▶ _Your goal_
A single number is required: how many lines in the records below contain "Карп".

▶ _Source material_
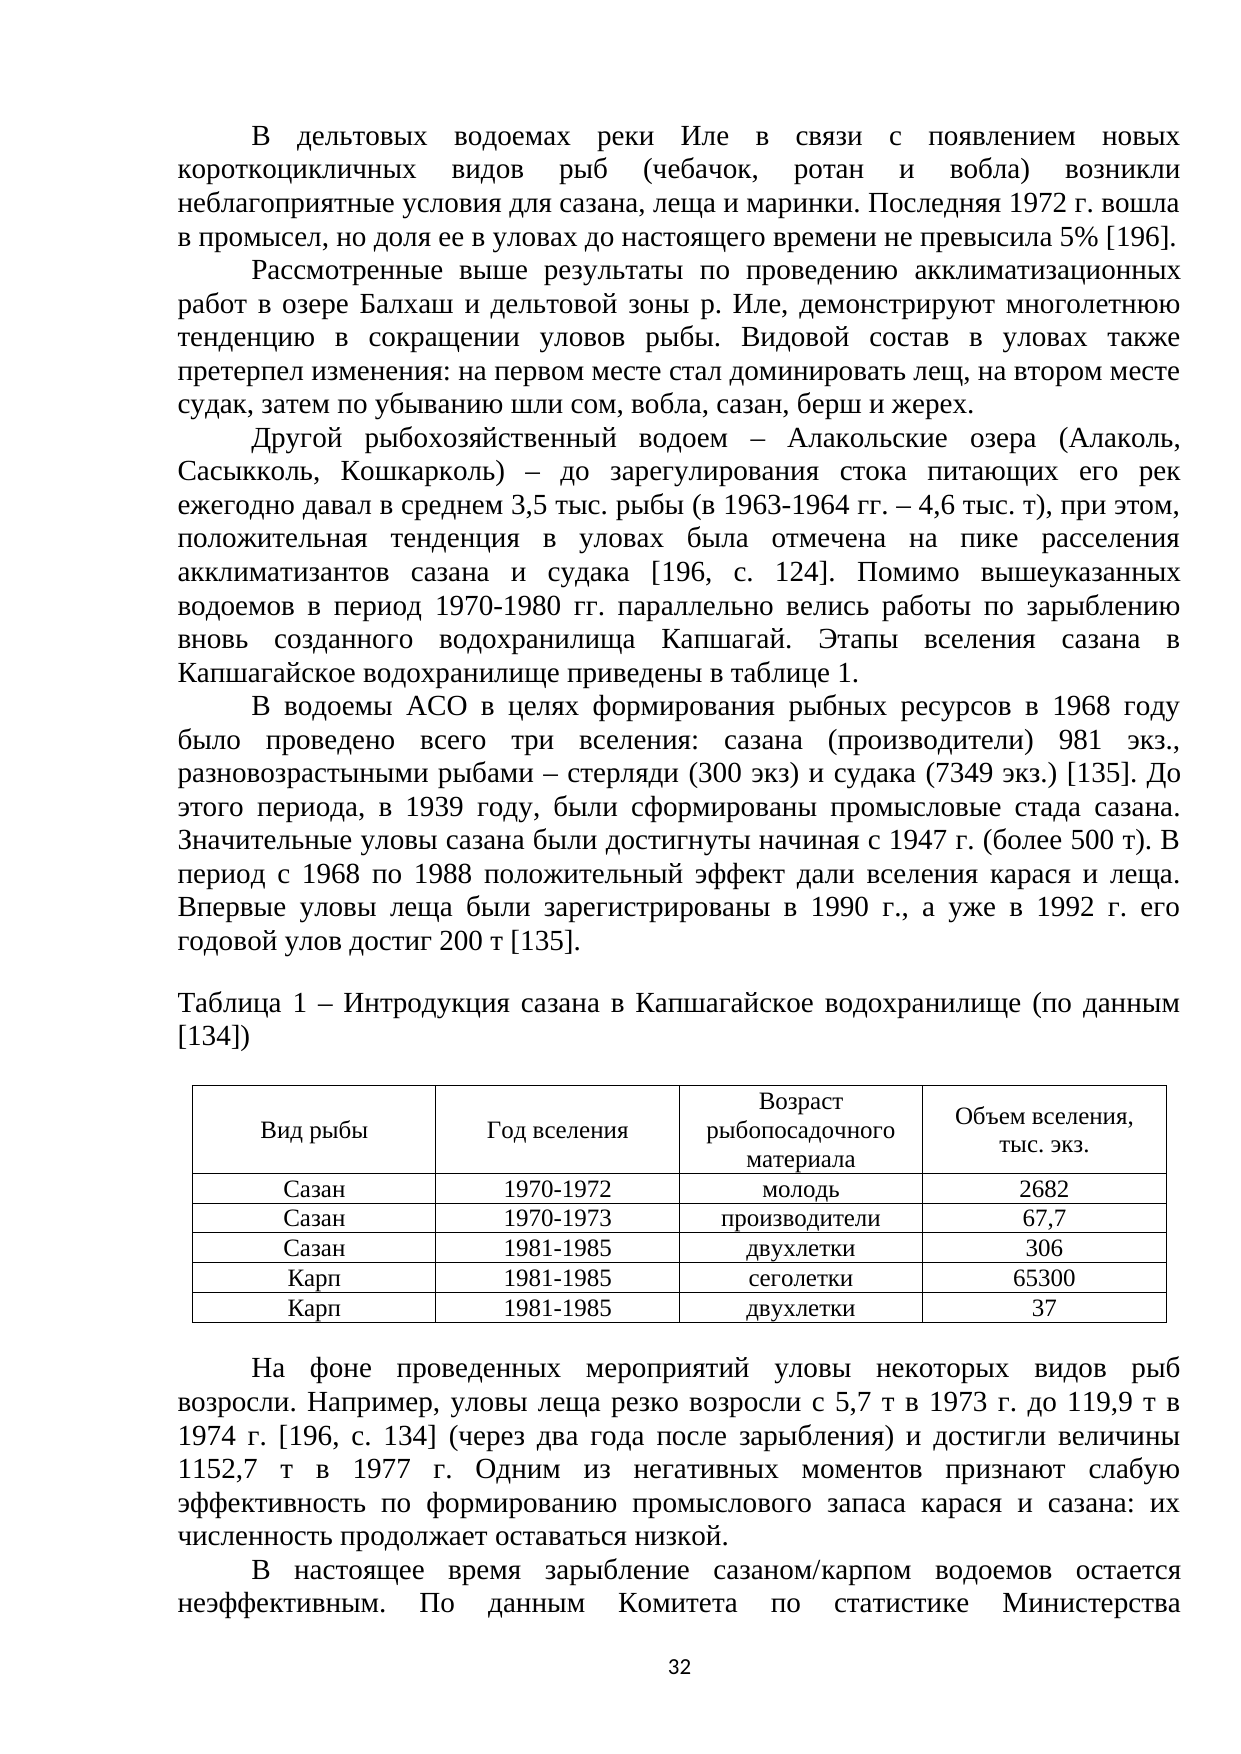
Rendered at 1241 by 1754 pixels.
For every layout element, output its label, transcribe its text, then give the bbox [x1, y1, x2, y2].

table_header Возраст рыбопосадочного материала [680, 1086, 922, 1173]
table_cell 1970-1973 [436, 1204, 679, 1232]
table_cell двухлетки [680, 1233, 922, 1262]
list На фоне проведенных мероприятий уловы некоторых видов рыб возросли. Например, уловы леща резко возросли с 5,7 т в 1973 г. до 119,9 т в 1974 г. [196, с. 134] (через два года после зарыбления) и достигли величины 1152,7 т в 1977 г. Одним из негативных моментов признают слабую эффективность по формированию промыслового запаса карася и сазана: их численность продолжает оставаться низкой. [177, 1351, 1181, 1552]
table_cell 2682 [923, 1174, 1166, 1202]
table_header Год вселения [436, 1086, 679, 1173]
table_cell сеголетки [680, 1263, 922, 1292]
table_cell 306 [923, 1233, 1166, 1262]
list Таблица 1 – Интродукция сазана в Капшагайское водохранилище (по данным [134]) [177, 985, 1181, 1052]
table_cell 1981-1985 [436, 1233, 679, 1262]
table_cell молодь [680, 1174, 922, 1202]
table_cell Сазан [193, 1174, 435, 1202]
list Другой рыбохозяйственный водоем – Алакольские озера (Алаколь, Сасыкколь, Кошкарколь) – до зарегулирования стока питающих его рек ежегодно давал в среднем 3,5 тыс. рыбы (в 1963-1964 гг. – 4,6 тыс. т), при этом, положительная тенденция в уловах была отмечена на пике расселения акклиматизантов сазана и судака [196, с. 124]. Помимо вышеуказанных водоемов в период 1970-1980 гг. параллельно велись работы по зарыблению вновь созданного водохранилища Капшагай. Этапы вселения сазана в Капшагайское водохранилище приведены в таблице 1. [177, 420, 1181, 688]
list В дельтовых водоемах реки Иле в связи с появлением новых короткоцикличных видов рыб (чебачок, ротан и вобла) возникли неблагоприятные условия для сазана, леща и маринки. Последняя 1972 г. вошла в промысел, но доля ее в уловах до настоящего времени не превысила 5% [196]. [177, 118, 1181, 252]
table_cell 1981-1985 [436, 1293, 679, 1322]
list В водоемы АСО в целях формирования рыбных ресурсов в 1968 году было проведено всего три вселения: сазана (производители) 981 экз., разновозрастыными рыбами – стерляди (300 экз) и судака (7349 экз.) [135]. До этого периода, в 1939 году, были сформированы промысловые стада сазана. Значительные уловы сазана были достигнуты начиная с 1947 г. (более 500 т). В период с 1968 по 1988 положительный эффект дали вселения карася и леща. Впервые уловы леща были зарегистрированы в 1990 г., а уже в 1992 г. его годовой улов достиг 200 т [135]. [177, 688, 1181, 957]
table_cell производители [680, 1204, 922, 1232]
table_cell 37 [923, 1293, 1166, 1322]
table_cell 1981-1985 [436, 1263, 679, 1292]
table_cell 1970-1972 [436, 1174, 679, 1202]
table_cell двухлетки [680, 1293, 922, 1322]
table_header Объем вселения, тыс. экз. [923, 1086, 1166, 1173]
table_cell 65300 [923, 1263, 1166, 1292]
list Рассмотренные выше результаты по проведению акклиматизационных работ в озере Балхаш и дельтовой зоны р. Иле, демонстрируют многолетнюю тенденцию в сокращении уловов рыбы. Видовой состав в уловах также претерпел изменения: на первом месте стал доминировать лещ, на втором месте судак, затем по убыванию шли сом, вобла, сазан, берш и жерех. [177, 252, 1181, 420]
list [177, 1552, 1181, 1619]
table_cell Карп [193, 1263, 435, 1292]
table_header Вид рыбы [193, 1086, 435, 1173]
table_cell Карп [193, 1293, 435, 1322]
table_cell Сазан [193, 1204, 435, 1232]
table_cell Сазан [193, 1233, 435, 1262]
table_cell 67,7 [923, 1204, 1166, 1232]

▶ _Task answer_
2